L'obsolescence programmée est aussi bien connue de la Fédération romande des consommateurs (FRC). Depuis plus d'une année, l'association s'est saisie de la problématique et travaille aussi bien sur les fronts politique que citoyen pour tenter d'en limiter les conséquences. Une première victoire a déjà été remportée, aux côtés d'autres partenaires... «Depuis le début de l'année, toutes les garanties européennes doivent être au moins d'une durée de deux ans contre une auparavant», relève Aline Clerc, responsable de l'environnement à la FRC, tout en signalant aussi les soutiens offerts aux consommateurs. Et en relevant l'impact sur l'environnement de ce phénomène tant sur la gestion des ressources que sur la débauche d'énergie perdue avec des appareils mourant avant l'heure...

A-t-on vraiment l'assurance que les industriels raccourcissent volontairement la durée de vie des produits?

▶ CONSIGNES À SUIVRE
1. Transcrivez le passage du texte sur l'obsolescence programmée qui va de « L'obsolescence programmée est » à « mourant avant l'heure... ».
2. Traduisez en anglais cette phrase du texte sur l'obsolescence programmée : « A-t-on vraiment l'assurance que les industriels raccourcissent volontairement la durée de vie des produits? »
3. Poursuivez le texte sur l'obsolescence programmée à la suite de sa dernière phrase.

▶ DONNÉES EXTRAITES

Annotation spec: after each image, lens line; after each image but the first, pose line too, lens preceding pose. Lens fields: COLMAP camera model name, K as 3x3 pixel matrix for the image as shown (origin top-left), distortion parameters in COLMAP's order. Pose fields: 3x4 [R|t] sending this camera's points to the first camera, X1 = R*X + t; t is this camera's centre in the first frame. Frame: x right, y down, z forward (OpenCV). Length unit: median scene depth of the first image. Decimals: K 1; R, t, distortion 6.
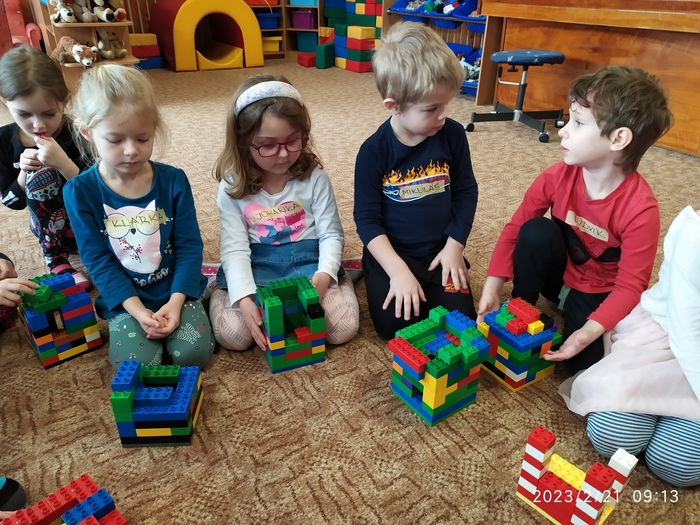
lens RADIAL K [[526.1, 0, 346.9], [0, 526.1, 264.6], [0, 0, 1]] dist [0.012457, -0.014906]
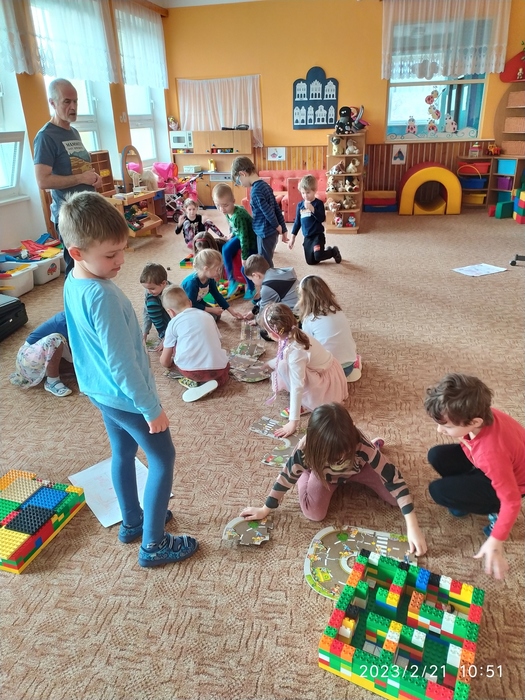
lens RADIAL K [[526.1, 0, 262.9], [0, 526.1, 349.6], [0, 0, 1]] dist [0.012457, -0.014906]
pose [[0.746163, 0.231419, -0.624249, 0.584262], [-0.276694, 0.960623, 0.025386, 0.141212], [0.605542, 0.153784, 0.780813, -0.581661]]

...

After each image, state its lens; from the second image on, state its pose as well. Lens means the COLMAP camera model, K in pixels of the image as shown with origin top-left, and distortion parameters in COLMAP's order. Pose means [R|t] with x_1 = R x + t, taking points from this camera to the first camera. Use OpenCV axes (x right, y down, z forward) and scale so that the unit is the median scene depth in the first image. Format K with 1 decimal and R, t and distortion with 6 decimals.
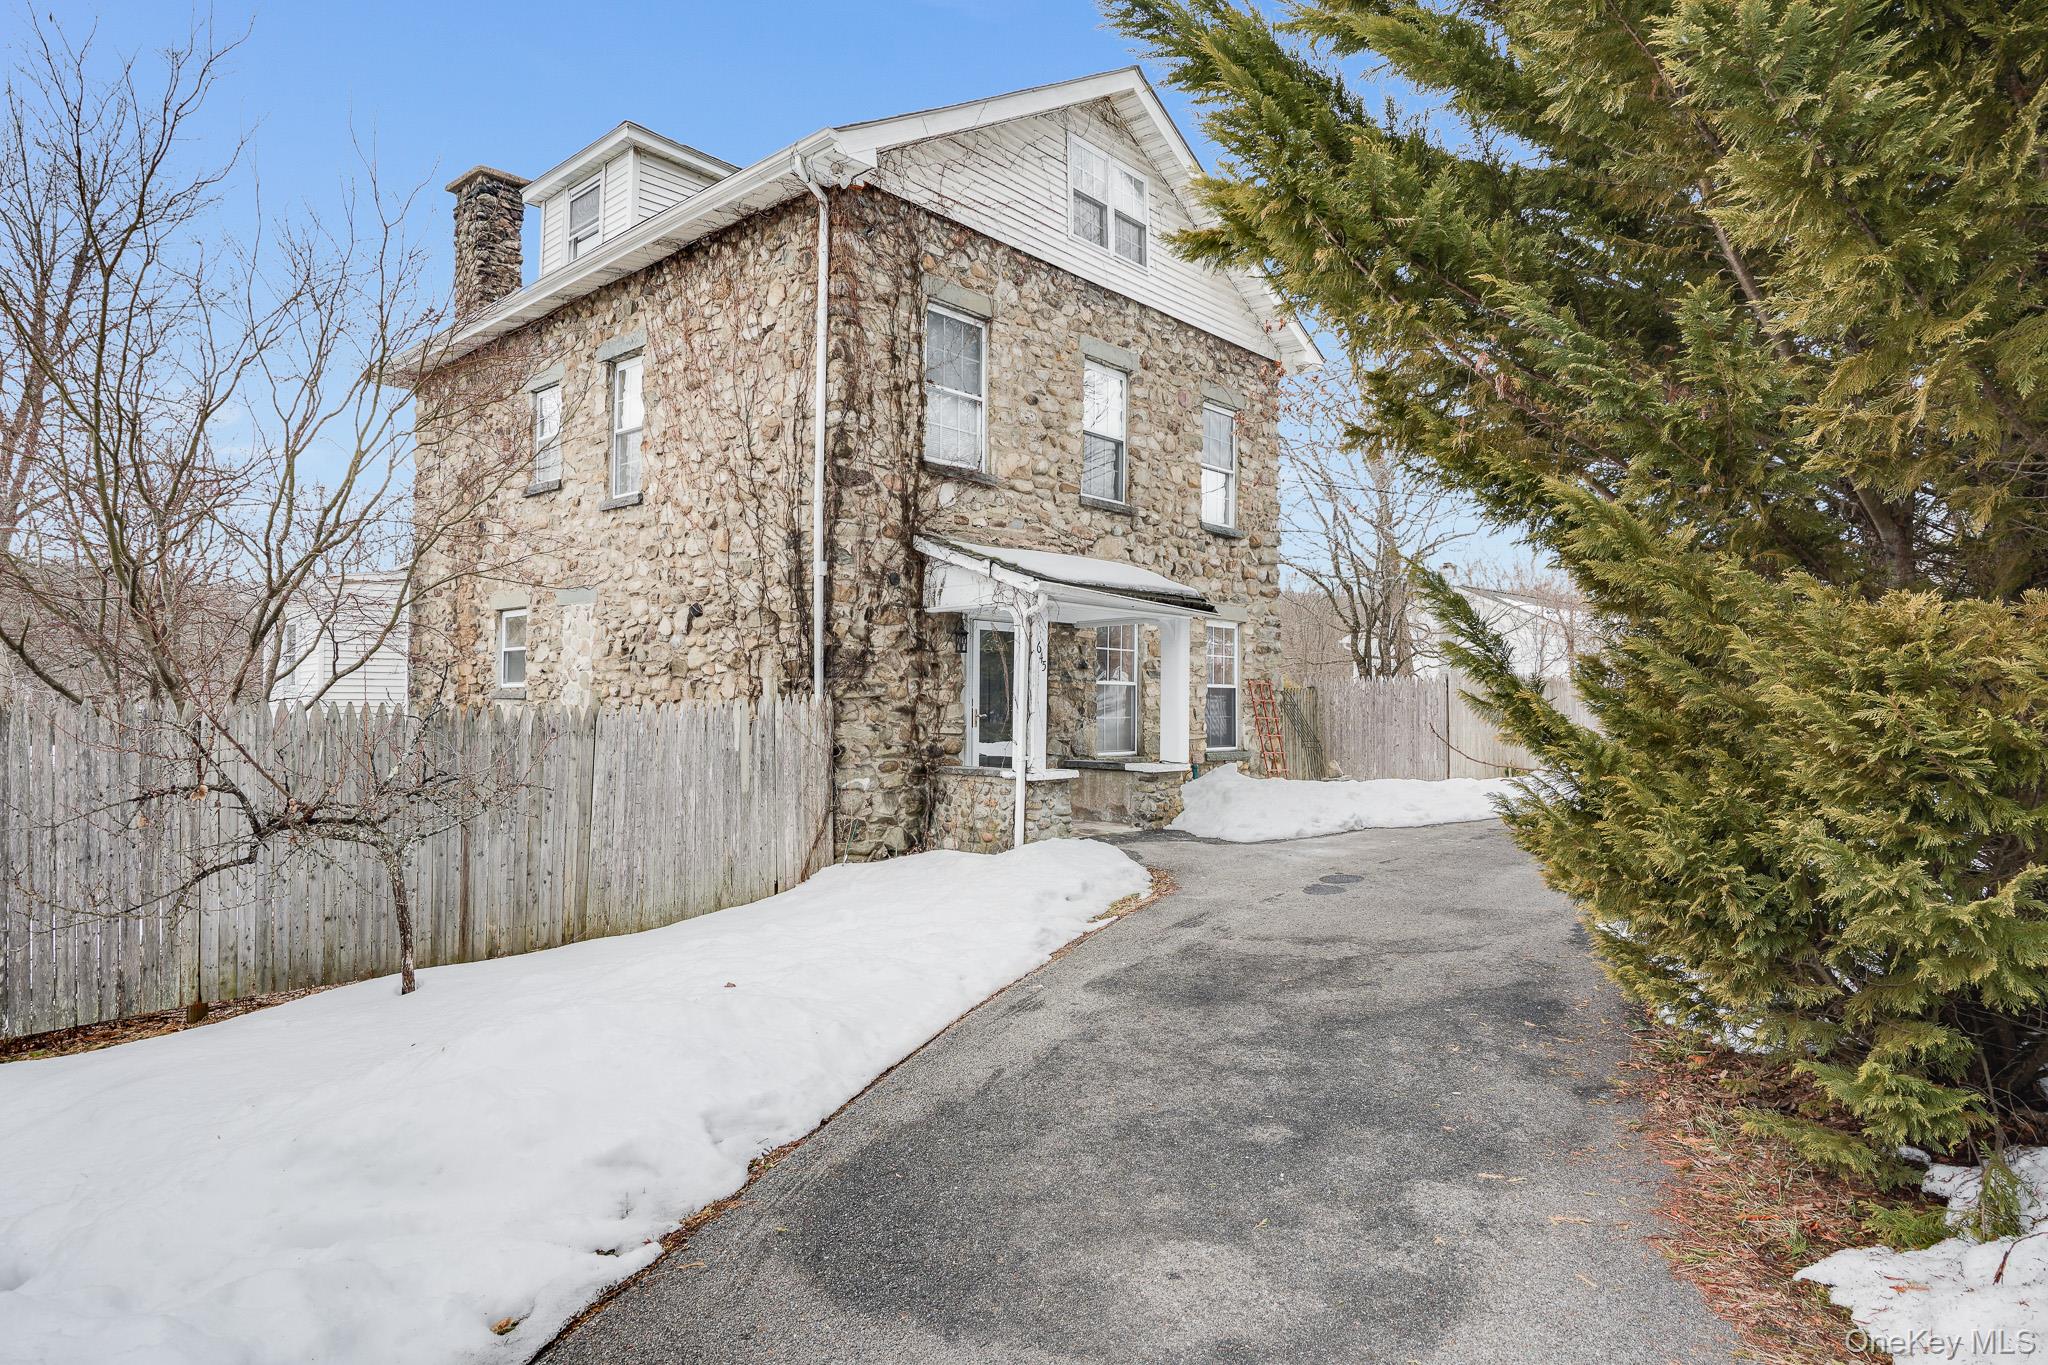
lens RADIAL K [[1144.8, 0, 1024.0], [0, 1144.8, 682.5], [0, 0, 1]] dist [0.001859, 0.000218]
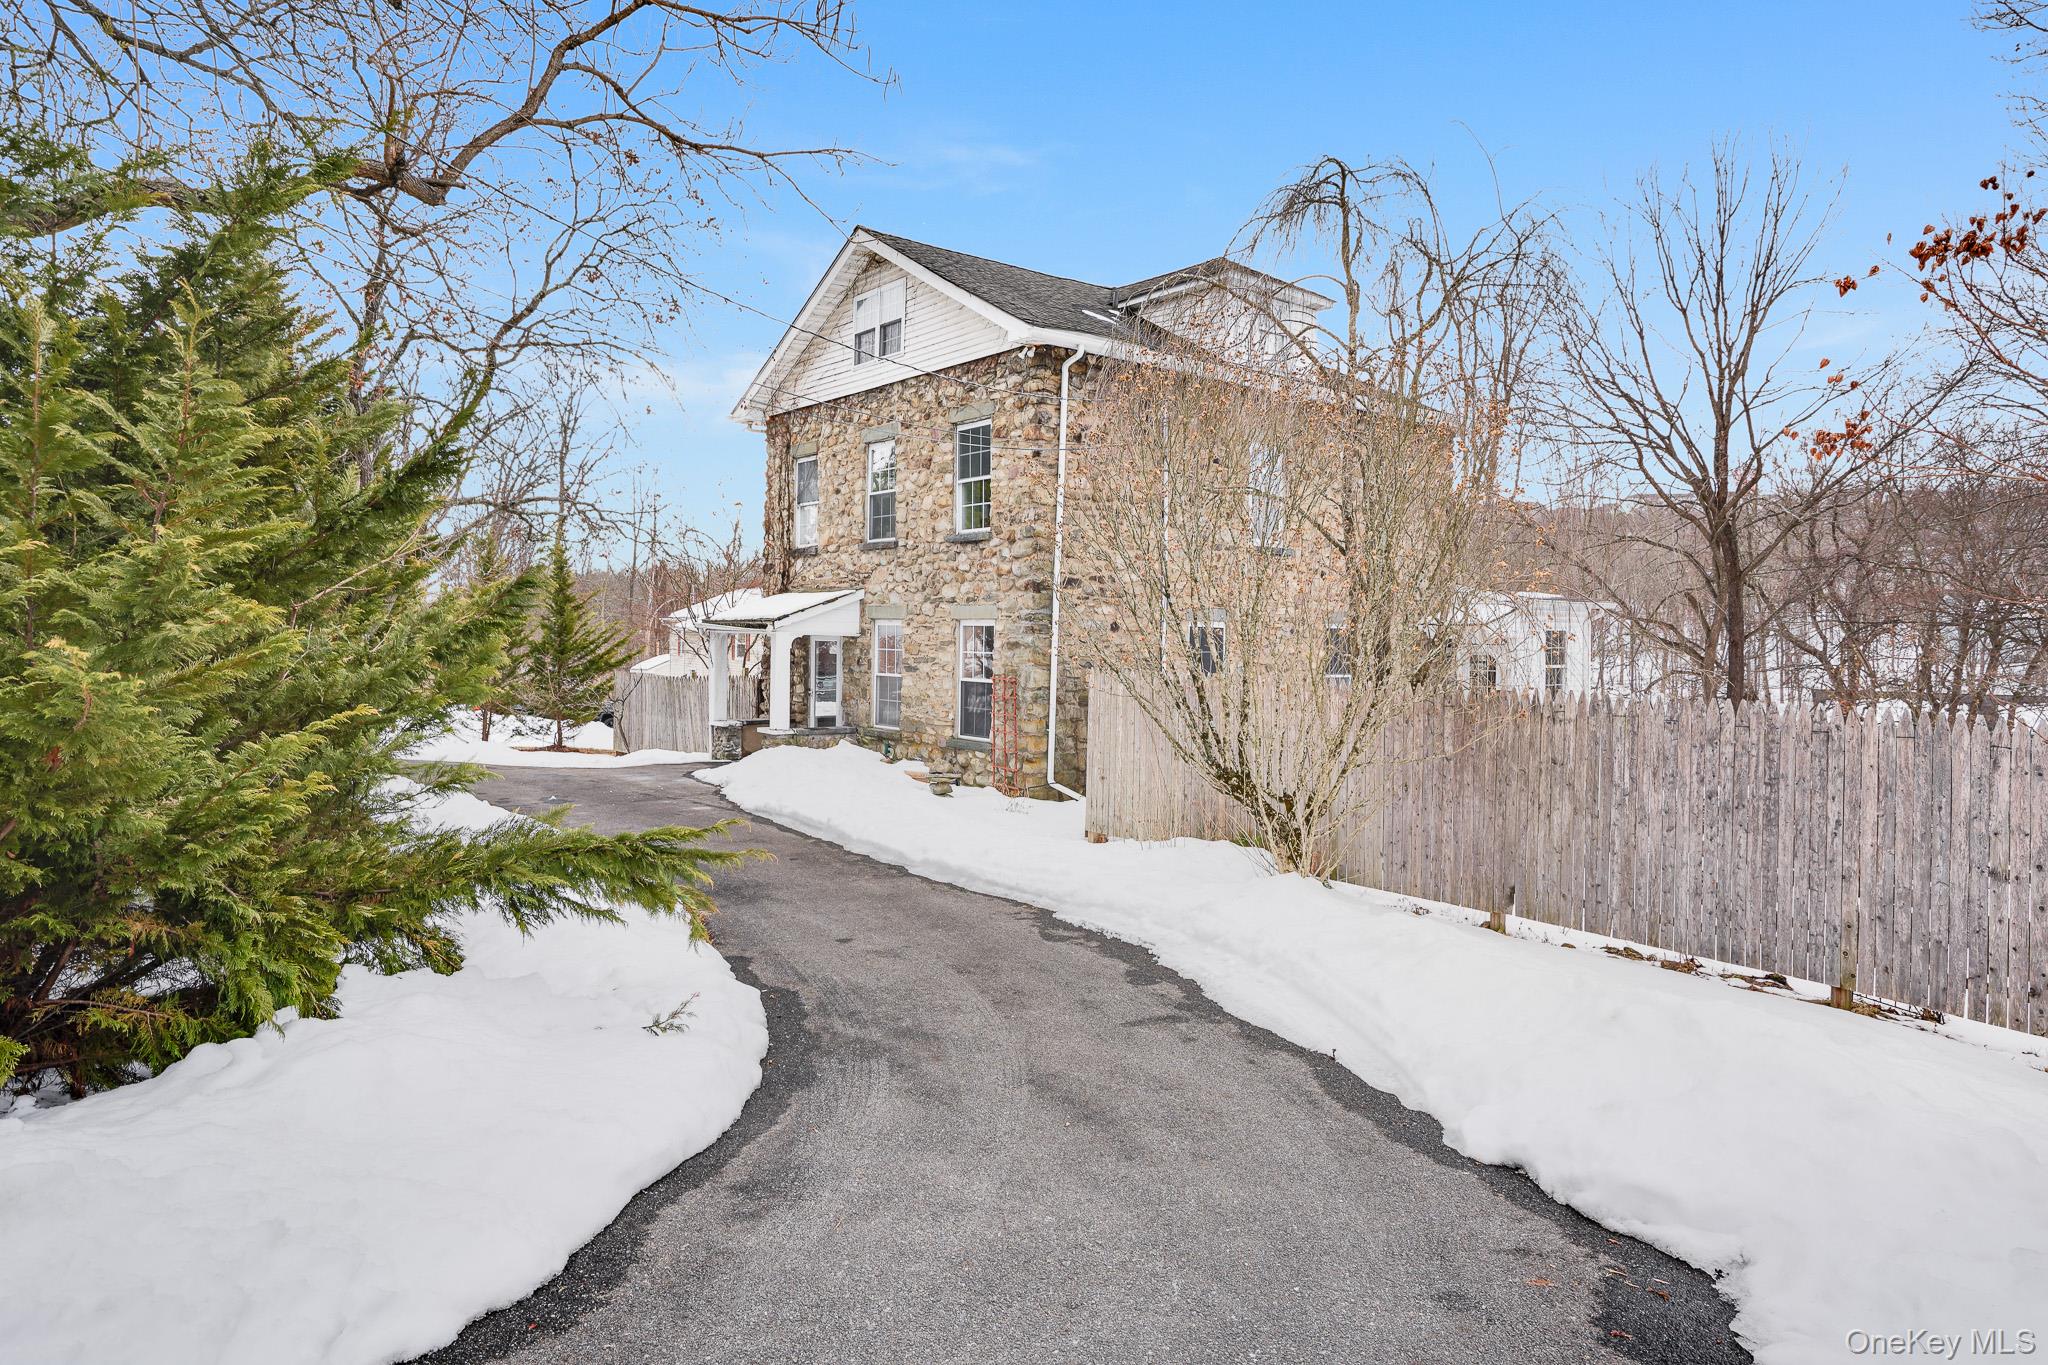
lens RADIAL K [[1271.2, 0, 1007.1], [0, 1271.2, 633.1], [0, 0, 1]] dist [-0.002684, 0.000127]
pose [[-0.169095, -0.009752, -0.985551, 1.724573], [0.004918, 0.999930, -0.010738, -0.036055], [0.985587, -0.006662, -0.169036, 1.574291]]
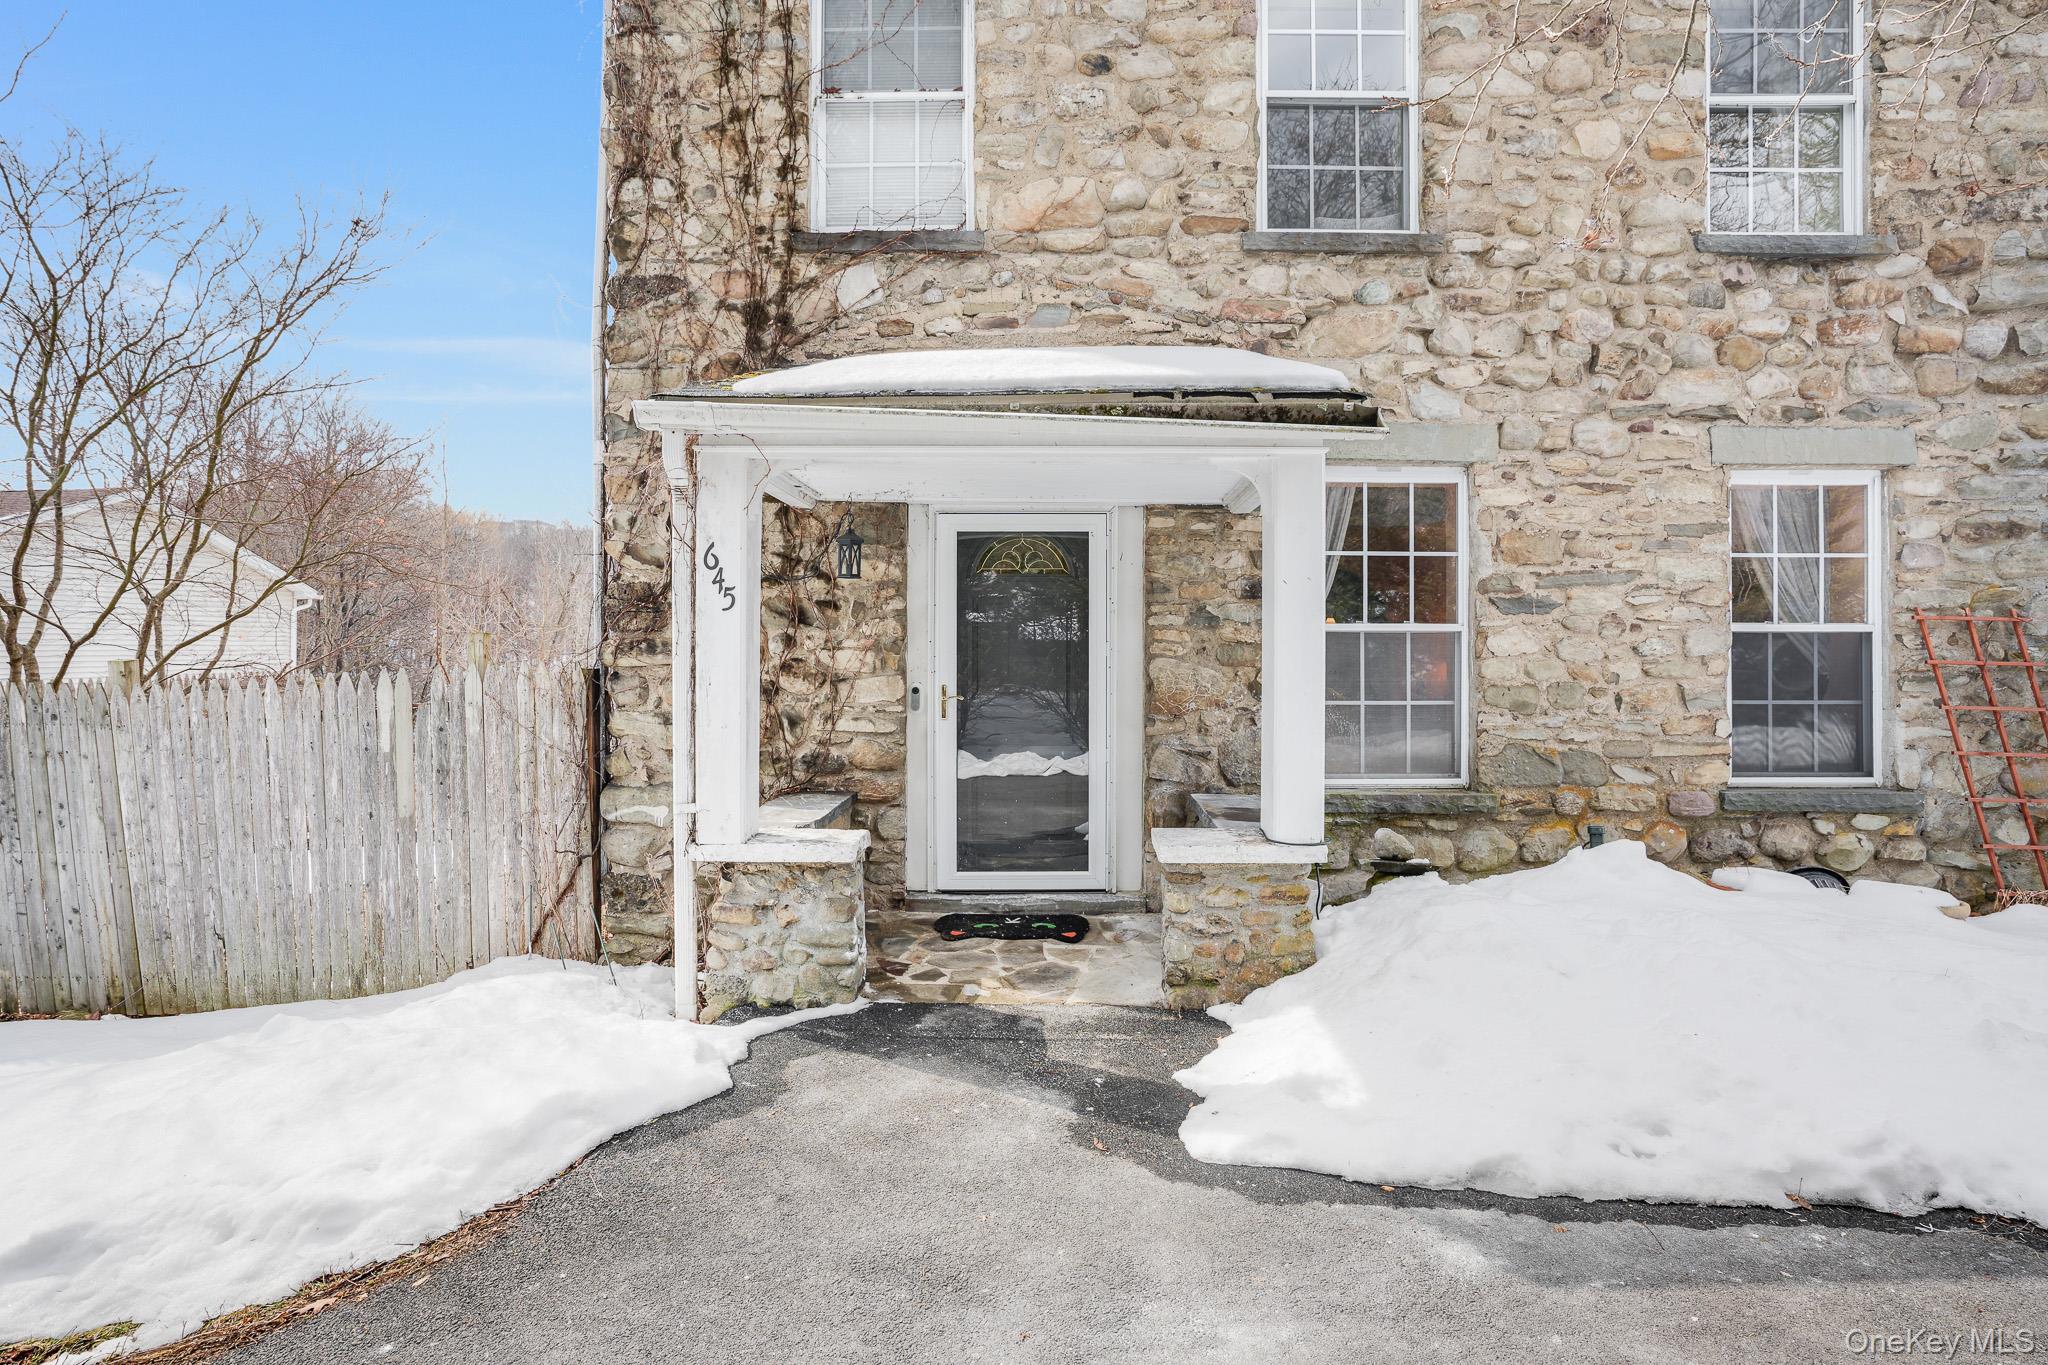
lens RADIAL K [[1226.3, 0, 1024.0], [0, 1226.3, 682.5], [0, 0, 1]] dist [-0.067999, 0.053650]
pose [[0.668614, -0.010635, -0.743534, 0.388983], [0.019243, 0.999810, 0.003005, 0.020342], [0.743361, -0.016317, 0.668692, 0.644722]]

▶ RÉPONSES PAR CONSIGNE
1.
L'obsolescence programmée est aussi bien connue de la Fédération romande des consommateurs (FRC). Depuis plus d'une année, l'association s'est saisie de la problématique et travaille aussi bien sur les fronts politique que citoyen pour tenter d'en limiter les conséquences. Une première victoire a déjà été remportée, aux côtés d'autres partenaires... «Depuis le début de l'année, toutes les garanties européennes doivent être au moins d'une durée de deux ans contre une auparavant», relève Aline Clerc, responsable de l'environnement à la FRC, tout en signalant aussi les soutiens offerts aux consommateurs. Et en relevant l'impact sur l'environnement de ce phénomène tant sur la gestion des ressources que sur la débauche d'énergie perdue avec des appareils mourant avant l'heure...

2. Can we really be sure that manufacturers deliberately shorten the lifespan of products?

3.
Si certains cas sont avérés, on ne peut l'affirmer de manière générale et parler d'un complot des industriels. Une seule certitude néanmoins: il n'y a que peu d'attention portée à la durée des produits, intentionnellement ou par négligence. Aujourd'hui, les appareils se révèlent moins solides, tombent en panne plus rapidement. On privilégiera par exemple une coque en plastique plutôt qu'en métal... La réduction maximale des coûts a aussi ses conséquences sur la pérennité des produits.

Un prix plus élevé d'un article par rapport à d'autres similaires est-il garant d'une durée de vie allongée?
Hélas! Non. On ne peut miser seulement sur ce facteur. Le prix n'a d'ailleurs jamais été un critère de classement dans les produits testés par la FRC qui tente toujours néanmoins d'établir le meilleur rapport qualité/coût. Mais on remarque quand même que dans l'électroménager, les appareils plus chers durent plus longtemps. Il faut se méfier du trop bon marché. Se poser des questions quand on déniche par exemple un mixeur à 19 francs...

Le consommateur peut-il échapper à l'obsolescence programmée? Quels conseils lui donnez-vous?
Il n'est en tout cas pas toujours obligé de jeter un article en panne. Nous avons dressé une première liste d'adresses sur notre site Internet où le consommateur peut faire réparer des appareils électriques, électroniques et électroménagers.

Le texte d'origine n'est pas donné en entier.